If psychological treatments for depression are to be delivered competently and with a high level of treatment fidelity, it is necessary for practitioners to recognize and understand the fundamental differences between, and distinctive features of, each approach. However, the difficulty of acquiring this level of knowledge is often underestimated, as some of the constructs contained in the therapeutic approaches sound similar but vary in the degree of conceptual refinement and specificity.

The present volume was conceived with the aim of addressing these above issues. First, we wanted to bring together in one place evidence-based, effective, and emerging approaches to treating depression. This would serve as a reference treatment manual for therapists and researchers. Second, we aimed to provide a vehicle for showcasing the important conceptual and practical differences that exist between these treatments. Third, we devised a format for the contributions that would allow scrutiny of the goodness of fit between psychological theory and the implementation of the different approaches.

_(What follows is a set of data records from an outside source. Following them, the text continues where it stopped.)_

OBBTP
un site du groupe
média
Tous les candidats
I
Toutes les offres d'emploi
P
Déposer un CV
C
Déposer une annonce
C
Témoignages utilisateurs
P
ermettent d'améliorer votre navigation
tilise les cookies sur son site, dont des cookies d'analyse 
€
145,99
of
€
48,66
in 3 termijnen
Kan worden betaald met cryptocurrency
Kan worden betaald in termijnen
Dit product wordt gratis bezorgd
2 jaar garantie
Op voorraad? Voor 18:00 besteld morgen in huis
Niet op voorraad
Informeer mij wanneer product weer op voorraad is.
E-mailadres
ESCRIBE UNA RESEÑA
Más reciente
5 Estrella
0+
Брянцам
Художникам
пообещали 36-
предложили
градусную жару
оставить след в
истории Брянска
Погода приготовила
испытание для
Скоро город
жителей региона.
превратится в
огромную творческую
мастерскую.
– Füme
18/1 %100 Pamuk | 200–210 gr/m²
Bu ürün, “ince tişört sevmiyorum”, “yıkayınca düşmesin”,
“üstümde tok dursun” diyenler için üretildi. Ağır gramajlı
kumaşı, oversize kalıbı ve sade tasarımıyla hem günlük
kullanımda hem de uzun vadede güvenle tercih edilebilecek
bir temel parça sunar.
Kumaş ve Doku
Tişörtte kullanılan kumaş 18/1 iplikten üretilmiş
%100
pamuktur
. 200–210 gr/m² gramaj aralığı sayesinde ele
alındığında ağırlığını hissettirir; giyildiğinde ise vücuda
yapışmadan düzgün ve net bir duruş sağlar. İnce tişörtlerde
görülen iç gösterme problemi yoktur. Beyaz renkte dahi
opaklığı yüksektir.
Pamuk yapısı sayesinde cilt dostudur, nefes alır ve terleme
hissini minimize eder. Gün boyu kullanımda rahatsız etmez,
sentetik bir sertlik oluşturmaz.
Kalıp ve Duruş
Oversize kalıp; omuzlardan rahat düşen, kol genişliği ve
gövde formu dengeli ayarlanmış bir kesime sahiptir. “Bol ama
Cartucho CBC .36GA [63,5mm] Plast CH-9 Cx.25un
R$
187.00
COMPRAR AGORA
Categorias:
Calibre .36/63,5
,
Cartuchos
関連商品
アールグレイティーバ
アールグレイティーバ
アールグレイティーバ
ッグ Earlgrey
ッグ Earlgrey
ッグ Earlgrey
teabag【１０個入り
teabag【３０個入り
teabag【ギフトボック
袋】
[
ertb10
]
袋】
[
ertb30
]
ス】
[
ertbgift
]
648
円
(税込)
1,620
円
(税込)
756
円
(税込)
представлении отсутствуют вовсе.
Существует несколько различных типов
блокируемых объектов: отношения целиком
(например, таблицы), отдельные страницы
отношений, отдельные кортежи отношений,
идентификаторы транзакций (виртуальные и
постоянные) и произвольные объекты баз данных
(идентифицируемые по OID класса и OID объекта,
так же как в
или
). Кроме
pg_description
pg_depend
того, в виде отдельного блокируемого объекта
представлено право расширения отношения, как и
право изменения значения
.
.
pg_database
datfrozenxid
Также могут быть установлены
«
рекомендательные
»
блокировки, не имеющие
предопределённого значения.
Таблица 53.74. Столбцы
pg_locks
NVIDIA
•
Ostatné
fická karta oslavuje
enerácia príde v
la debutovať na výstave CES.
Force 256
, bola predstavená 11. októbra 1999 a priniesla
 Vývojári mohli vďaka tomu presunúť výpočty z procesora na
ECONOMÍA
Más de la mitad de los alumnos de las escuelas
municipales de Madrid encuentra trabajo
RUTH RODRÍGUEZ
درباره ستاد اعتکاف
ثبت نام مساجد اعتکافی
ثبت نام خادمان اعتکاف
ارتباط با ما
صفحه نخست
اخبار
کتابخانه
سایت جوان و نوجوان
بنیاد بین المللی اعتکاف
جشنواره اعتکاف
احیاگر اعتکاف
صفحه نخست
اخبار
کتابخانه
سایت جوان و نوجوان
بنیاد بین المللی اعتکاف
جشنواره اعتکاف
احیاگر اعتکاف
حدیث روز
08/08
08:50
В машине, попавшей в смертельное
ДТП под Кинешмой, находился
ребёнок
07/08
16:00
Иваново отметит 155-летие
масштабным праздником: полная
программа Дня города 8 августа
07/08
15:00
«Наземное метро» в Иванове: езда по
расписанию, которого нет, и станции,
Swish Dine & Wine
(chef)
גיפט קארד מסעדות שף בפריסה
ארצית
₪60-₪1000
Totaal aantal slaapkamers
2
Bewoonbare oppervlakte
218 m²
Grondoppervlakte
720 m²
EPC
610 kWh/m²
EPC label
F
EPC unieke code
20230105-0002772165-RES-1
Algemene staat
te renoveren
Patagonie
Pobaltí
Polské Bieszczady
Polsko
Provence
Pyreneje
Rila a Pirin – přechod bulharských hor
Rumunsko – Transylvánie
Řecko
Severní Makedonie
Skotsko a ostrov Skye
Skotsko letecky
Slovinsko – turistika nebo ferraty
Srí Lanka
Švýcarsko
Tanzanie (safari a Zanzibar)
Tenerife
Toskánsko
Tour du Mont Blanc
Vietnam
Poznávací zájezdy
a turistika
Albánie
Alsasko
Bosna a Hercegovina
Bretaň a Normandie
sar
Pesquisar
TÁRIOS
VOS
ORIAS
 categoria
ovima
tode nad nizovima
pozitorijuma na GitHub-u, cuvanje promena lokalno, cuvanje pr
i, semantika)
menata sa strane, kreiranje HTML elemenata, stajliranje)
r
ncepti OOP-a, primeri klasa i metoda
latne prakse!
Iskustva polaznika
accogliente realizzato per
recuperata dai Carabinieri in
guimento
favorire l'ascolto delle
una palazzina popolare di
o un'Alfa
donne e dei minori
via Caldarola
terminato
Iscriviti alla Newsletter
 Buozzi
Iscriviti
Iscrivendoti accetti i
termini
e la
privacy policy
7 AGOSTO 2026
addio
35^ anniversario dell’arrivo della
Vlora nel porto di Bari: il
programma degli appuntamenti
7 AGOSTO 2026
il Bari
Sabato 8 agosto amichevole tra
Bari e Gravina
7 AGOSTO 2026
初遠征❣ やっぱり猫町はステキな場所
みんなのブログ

Consequently the volume is divided into three sections. Section 1 comprises four chapters, which provide an overview of the nature of major depressive disorder, the clinical assessment of depression, a review of the effectiveness of CBT, and an account of the psychobiological processes and therapies of depression. Section 2 presents the theoretical foundations of the five psychological interventions and concludes with a critique of the five theories that highlights the similarities and differences between the models on which treatment is based. For Section 3, we have provided the proponents of each approach with a hypothetical case study (which constitutes the Introduction to this section). In response, they have produced a brief treatment manual to illustrate each stage of treatment – assessment, case formulation, and treatment methods – with reference to this same case study. The section concludes with a critique of the distinctive components of each treatment.

Treating Depression has been made possible by its distinguished participants, and we express our gratitude to them for sharing their knowledge and skills. Without their significant contributions we would not be standing on the edge of the next chapter, heralding our quest to resolve this state of significant human suffering.